91Ó°ÊÓ

$\begin{array}{c}\mathrm{μ}=48\\ \mathrm{σ}=8.2\\ \mathrm{n}=8\\ \mathrm{x}=42.2\end{array}$

The following formula was used:

$\mathrm{z}=\frac{\mathrm{x}−{\mathrm{μ}}_{\stackrel{¯}{\mathrm{x}}}}{{\mathrm{σ}}_{\stackrel{¯}{\mathrm{x}}}}$

The sampling distribution of the sample mean is normal because the population distribution is normal $\stackrel{¯}{\mathrm{x}}$is also typical.

z-score is

$\mathrm{z}=\frac{\mathrm{x}−{\mathrm{μ}}_{\stackrel{¯}{\mathrm{x}}}}{{\mathrm{σ}}_{\stackrel{¯}{\mathrm{x}}}}=\frac{\stackrel{¯}{\mathrm{x}}−\mathrm{μ}}{\mathrm{σ}/\sqrt{\mathrm{n}}}=\frac{42.2−48}{8.2\sqrt{\stackrel{¯}{\mathrm{B}}}}=−2.00$

The normal probability is used to calculate the associating probability

$\mathrm{P}(\mathrm{Z}<-2.00)$is presented in the standard normal probability table in the row beginning with 2.0 and the column beginning with .00.

$\mathrm{P}(\stackrel{¯}{\mathrm{X}}<42.2)=\mathrm{P}(\mathrm{Z}<-2.00)=0.0228=2.28\%$

$\begin{array}{c}\mathrm{μ}=48\\ \mathrm{σ}=8.2\\ \mathrm{n}=8\\ \mathrm{x}=42.2\end{array}$

The following formula was used:

$z=\frac{x−{\mathrm{μ}}_{\stackrel{¯}{x}}}{{\mathrm{σ}}_{\stackrel{¯}{x}}}$

The sampling distribution of the sample mean is normal because the population distribution is normal $\stackrel{¯}{\mathrm{x}}$ is also typical.

The sample mean's sampling distribution $\stackrel{¯}{\mathrm{x}}$ has mean $\mathrm{μ}$as well as standard deviation$\frac{\mathrm{σ}}{\sqrt{n}}$

The z-score is the difference between the mean and the standard deviation:

$\begin{array}{r}\mathrm{z}=\frac{\mathrm{x}−{\mathrm{μ}}_{\stackrel{¯}{\mathrm{x}}}}{{\mathrm{σ}}_{\stackrel{¯}{\mathrm{x}}}}\\ =\frac{\stackrel{¯}{\mathrm{x}}−\mathrm{μ}}{\mathrm{σ}/\sqrt{\mathrm{n}}}\\ =\frac{42.2−48}{8.2/\sqrt{8}}\\ =−2.00\end{array}$

The normal probability is used to calculate the associating probabilit

$\mathrm{P}(\mathrm{Z}<-2.00)$is given in the first row, beginning with -2.0 in the column that begins with .00 in the appendix to the standard normal probability table

$\mathrm{P}(\stackrel{¯}{\mathrm{X}}<42.2)=\mathrm{P}(\mathrm{Z}<−2.00)=0.0228=2.28\%$

When the chance is less than 0.05, it is considered less.
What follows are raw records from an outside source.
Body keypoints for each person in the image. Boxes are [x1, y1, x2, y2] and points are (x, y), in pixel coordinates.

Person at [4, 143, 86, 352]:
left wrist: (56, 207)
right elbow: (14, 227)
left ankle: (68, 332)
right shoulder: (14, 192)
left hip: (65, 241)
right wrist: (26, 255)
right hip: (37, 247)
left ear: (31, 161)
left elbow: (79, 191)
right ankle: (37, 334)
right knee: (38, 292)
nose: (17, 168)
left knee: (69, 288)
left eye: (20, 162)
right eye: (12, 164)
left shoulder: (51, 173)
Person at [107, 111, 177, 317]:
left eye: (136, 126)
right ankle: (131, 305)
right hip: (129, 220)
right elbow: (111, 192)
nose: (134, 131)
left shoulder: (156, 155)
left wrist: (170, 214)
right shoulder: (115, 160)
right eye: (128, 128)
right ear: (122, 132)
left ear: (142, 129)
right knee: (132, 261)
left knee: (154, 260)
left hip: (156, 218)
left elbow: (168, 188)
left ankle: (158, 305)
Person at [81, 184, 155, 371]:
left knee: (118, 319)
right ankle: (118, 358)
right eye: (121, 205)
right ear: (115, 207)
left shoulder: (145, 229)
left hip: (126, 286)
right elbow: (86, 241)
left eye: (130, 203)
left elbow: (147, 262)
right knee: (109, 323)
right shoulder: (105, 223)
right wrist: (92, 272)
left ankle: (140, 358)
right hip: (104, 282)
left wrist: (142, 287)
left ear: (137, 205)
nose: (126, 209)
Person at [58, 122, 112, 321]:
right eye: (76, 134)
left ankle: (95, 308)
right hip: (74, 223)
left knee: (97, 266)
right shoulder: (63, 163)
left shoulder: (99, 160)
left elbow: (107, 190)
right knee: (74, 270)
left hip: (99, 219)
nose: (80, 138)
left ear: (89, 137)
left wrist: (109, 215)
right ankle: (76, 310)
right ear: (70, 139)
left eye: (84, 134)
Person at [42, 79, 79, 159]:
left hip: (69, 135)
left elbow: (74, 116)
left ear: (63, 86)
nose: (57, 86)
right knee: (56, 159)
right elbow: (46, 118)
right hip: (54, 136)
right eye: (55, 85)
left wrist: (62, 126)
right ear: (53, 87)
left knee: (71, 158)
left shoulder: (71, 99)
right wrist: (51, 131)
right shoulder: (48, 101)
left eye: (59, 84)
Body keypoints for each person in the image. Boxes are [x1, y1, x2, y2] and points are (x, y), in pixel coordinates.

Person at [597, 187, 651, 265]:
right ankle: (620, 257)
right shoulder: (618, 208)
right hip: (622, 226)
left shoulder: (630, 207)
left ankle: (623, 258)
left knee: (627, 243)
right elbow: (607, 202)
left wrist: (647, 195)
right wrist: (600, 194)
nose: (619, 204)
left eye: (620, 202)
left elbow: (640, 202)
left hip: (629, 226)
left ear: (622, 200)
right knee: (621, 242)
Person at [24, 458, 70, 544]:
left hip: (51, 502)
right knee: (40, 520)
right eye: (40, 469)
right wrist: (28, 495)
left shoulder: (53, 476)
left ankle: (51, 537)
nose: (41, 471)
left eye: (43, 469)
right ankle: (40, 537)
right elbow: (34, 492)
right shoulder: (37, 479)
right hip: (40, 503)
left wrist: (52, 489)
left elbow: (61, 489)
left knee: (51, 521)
The possibility of a sample mean of at most 42.2 months occurring by accident is negligible, therefore the event is unlikely to happen by random, and there is compelling proof that the corporation is overstating the average lifetime in its batteries.